Exercice court a → D'après le texte, quelle somme le tribunal administratif de Pau a-t-il mise à la charge de l'État ?

Texte →
⁂

Vu la procédure suivante :
Procédure contentieuse antérieure :
M. A... D... a demandé au tribunal administratif de Pau d'annuler la décision du 9 août 2018 par laquelle le garde des sceaux, ministre de la justice a maintenu son inscription au répertoire des détenus particulièrement signalés.
Par un jugement n° 1802475 du 31 mars 2021, le tribunal administratif de Pau a annulé, pour vice de procédure, la décision ministérielle du 9 août 2018, enjoint au ministre de procéder à la radiation de l'intéressé du répertoire des détenus particulièrement signalés, dans un délai de quinze jours à compter de la notification du jugement, et mis à la charge de l'Etat la somme de 1 200 euros en application de l'article L. 761-1 du code de justice administrative.
Procédure devant la cour :
Par une requête, enregistrée le 2 juin 2021, le ministre de la justice demande à la cour :
1°) d'annuler le jugement du tribunal administratif de Pau du 31 mars 2021 ;
2°) de rejeter la demande de M. D....

⁂

Lignes de données →
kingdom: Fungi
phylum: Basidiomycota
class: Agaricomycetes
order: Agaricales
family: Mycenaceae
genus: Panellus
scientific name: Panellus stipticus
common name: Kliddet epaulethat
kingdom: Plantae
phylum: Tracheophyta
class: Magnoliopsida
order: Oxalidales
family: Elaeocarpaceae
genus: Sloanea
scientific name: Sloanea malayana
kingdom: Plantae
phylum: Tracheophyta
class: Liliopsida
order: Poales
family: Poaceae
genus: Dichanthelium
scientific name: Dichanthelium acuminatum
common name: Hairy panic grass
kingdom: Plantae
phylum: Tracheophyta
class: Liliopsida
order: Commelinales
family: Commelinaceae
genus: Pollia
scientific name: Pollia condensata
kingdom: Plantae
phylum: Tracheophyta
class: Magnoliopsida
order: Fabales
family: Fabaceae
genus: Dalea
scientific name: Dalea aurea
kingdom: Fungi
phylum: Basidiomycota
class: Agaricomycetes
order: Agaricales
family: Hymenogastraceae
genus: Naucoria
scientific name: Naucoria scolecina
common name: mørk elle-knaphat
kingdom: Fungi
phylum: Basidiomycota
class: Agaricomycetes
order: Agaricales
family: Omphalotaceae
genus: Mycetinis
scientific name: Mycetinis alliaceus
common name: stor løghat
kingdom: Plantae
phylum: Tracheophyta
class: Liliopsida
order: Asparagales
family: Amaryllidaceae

⁂

Exercice court b → Mettez à jour les lignes de données en remplaçant "scientific name" par "nom scientifique", de la première ligne jusqu'à celle qui contient "common name: Hairy panic grass" comprise, sans rien modifier d'autre. Ne rendez que ces lignes.

Solution a → 1 200 euros.

Solution b →
kingdom: Fungi
phylum: Basidiomycota
class: Agaricomycetes
order: Agaricales
family: Mycenaceae
genus: Panellus
nom scientifique: Panellus stipticus
common name: Kliddet epaulethat
kingdom: Plantae
phylum: Tracheophyta
class: Magnoliopsida
order: Oxalidales
family: Elaeocarpaceae
genus: Sloanea
nom scientifique: Sloanea malayana
kingdom: Plantae
phylum: Tracheophyta
class: Liliopsida
order: Poales
family: Poaceae
genus: Dichanthelium
nom scientifique: Dichanthelium acuminatum
common name: Hairy panic grass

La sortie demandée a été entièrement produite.